• **EXERCISE INPUT**:
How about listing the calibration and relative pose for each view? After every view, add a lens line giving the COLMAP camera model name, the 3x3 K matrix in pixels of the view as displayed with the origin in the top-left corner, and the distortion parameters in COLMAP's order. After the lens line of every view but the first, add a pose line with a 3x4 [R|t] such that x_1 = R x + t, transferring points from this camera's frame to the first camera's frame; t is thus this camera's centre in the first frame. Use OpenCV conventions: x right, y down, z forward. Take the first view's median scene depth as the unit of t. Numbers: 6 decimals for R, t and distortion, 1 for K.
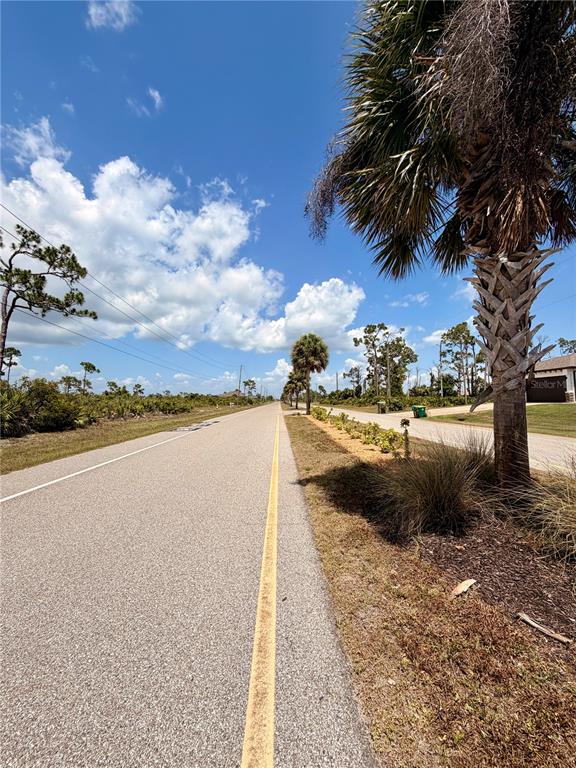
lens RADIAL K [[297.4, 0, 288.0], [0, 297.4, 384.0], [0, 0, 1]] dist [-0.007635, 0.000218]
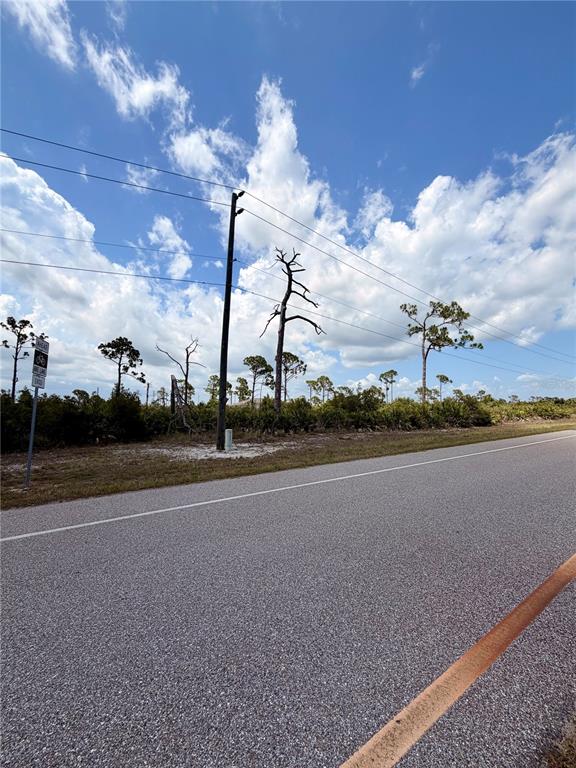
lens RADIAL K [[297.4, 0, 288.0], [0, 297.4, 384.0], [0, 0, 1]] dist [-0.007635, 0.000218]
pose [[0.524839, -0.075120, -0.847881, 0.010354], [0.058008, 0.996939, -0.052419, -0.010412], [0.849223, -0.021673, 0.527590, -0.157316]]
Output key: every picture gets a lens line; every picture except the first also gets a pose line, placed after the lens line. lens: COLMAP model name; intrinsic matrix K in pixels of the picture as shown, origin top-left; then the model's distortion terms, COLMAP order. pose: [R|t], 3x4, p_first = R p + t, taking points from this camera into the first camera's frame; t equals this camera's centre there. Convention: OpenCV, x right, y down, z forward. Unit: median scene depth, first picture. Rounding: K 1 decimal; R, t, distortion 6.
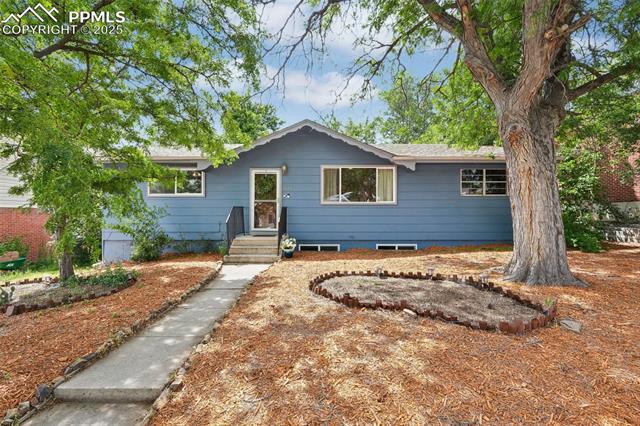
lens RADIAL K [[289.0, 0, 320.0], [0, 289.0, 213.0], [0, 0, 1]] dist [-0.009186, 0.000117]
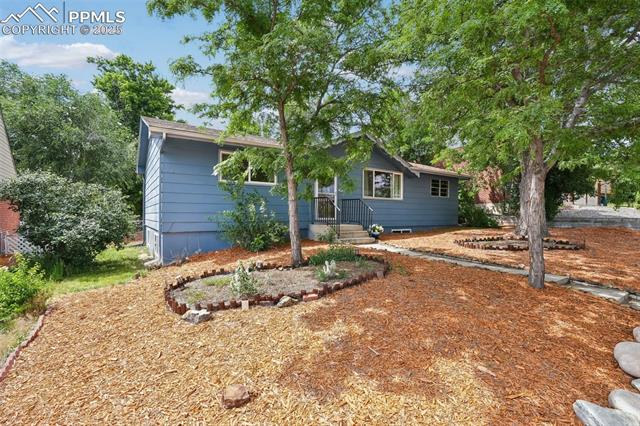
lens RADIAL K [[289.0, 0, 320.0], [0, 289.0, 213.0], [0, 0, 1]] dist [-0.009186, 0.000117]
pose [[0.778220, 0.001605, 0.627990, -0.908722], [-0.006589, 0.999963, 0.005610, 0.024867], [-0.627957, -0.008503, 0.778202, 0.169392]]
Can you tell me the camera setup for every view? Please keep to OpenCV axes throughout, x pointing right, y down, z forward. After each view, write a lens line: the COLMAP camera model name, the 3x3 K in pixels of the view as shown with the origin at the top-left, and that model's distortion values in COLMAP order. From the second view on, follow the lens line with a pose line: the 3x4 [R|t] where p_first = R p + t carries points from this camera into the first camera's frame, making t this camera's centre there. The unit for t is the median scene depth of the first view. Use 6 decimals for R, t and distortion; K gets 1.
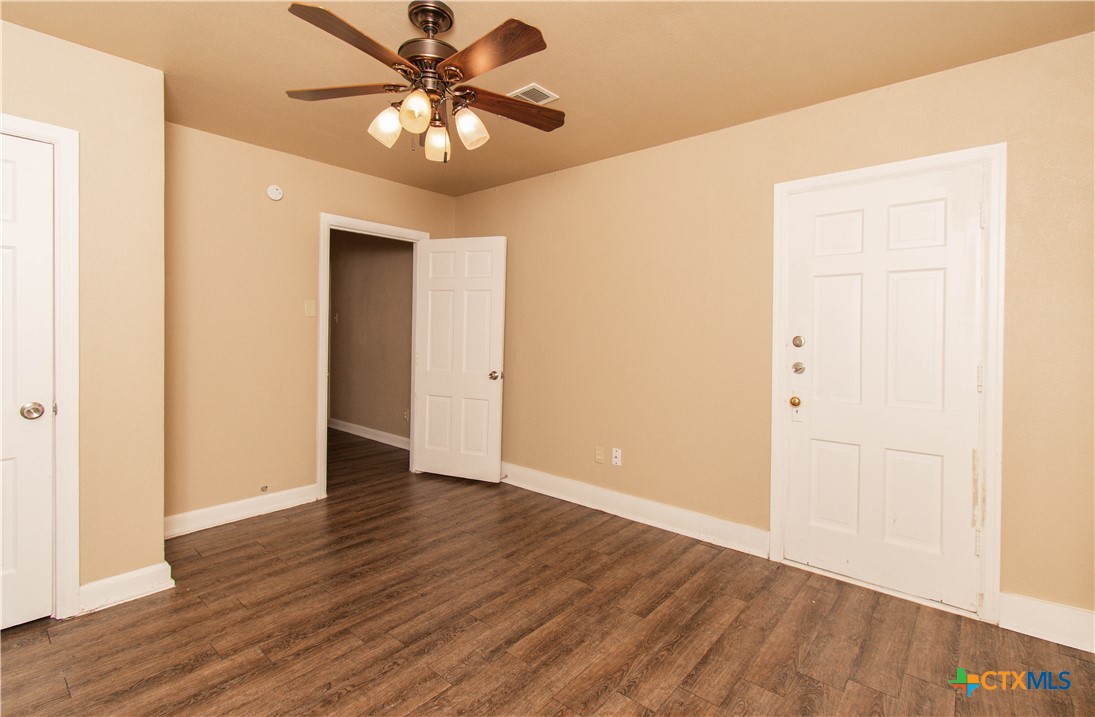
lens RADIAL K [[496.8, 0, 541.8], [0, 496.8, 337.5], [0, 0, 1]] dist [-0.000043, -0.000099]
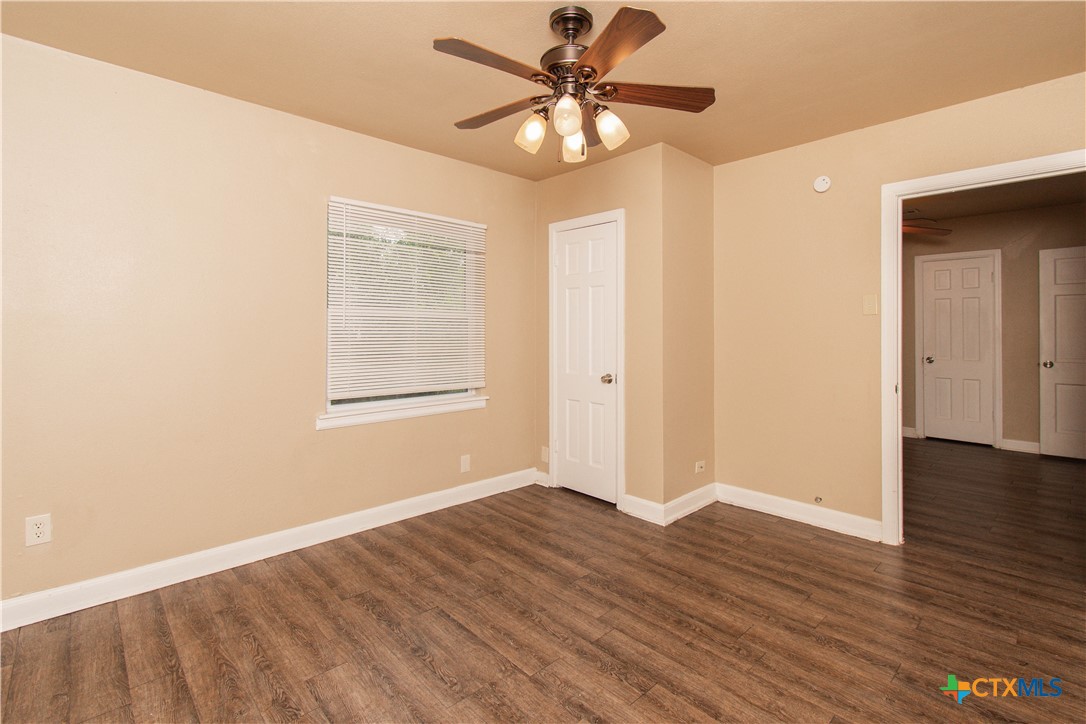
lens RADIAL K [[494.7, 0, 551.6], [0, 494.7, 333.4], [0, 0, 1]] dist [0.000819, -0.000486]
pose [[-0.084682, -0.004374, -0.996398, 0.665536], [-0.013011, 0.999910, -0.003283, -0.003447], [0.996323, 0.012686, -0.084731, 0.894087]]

• **THE PROBLEM**:
An exact retyping of the entries, without images, is the required answer.

• **REPLY**:
How about listing the calibration and relative pose for each view? After every view, add a lens line giving the COLMAP camera model name, the 3x3 K matrix in pixels of the view as displayed with the origin in the top-left corner, and the distortion parameters in COLMAP's order. After the lens line of every view but the first, add a pose line with a 3x4 [R|t] such that x_1 = R x + t, transferring points from this camera's frame to the first camera's frame; t is thus this camera's centre in the first frame. Use OpenCV conventions: x right, y down, z forward. Take the first view's median scene depth as the unit of t. Numbers: 6 decimals for R, t and distortion, 1 for K.
lens RADIAL K [[297.4, 0, 288.0], [0, 297.4, 384.0], [0, 0, 1]] dist [-0.007635, 0.000218]
lens RADIAL K [[297.4, 0, 288.0], [0, 297.4, 384.0], [0, 0, 1]] dist [-0.007635, 0.000218]
pose [[0.524839, -0.075120, -0.847881, 0.010354], [0.058008, 0.996939, -0.052419, -0.010412], [0.849223, -0.021673, 0.527590, -0.157316]]
Output key: every picture gets a lens line; every picture except the first also gets a pose line, placed after the lens line. lens: COLMAP model name; intrinsic matrix K in pixels of the picture as shown, origin top-left; then the model's distortion terms, COLMAP order. pose: [R|t], 3x4, p_first = R p + t, taking points from this camera into the first camera's frame; t equals this camera's centre there. Convention: OpenCV, x right, y down, z forward. Unit: median scene depth, first picture. Rounding: K 1 decimal; R, t, distortion 6.
lens RADIAL K [[289.0, 0, 320.0], [0, 289.0, 213.0], [0, 0, 1]] dist [-0.009186, 0.000117]
lens RADIAL K [[289.0, 0, 320.0], [0, 289.0, 213.0], [0, 0, 1]] dist [-0.009186, 0.000117]
pose [[0.778220, 0.001605, 0.627990, -0.908722], [-0.006589, 0.999963, 0.005610, 0.024867], [-0.627957, -0.008503, 0.778202, 0.169392]]
Can you tell me the camera setup for every view? Please keep to OpenCV axes throughout, x pointing right, y down, z forward. After each view, write a lens line: the COLMAP camera model name, the 3x3 K in pixels of the view as shown with the origin at the top-left, and that model's distortion values in COLMAP order. From the second view on, follow the lens line with a pose line: the 3x4 [R|t] where p_first = R p + t carries points from this camera into the first camera's frame, making t this camera's centre there. The unit for t is the median scene depth of the first view. Use 6 decimals for R, t and distortion; K gets 1.
lens RADIAL K [[496.8, 0, 541.8], [0, 496.8, 337.5], [0, 0, 1]] dist [-0.000043, -0.000099]
lens RADIAL K [[494.7, 0, 551.6], [0, 494.7, 333.4], [0, 0, 1]] dist [0.000819, -0.000486]
pose [[-0.084682, -0.004374, -0.996398, 0.665536], [-0.013011, 0.999910, -0.003283, -0.003447], [0.996323, 0.012686, -0.084731, 0.894087]]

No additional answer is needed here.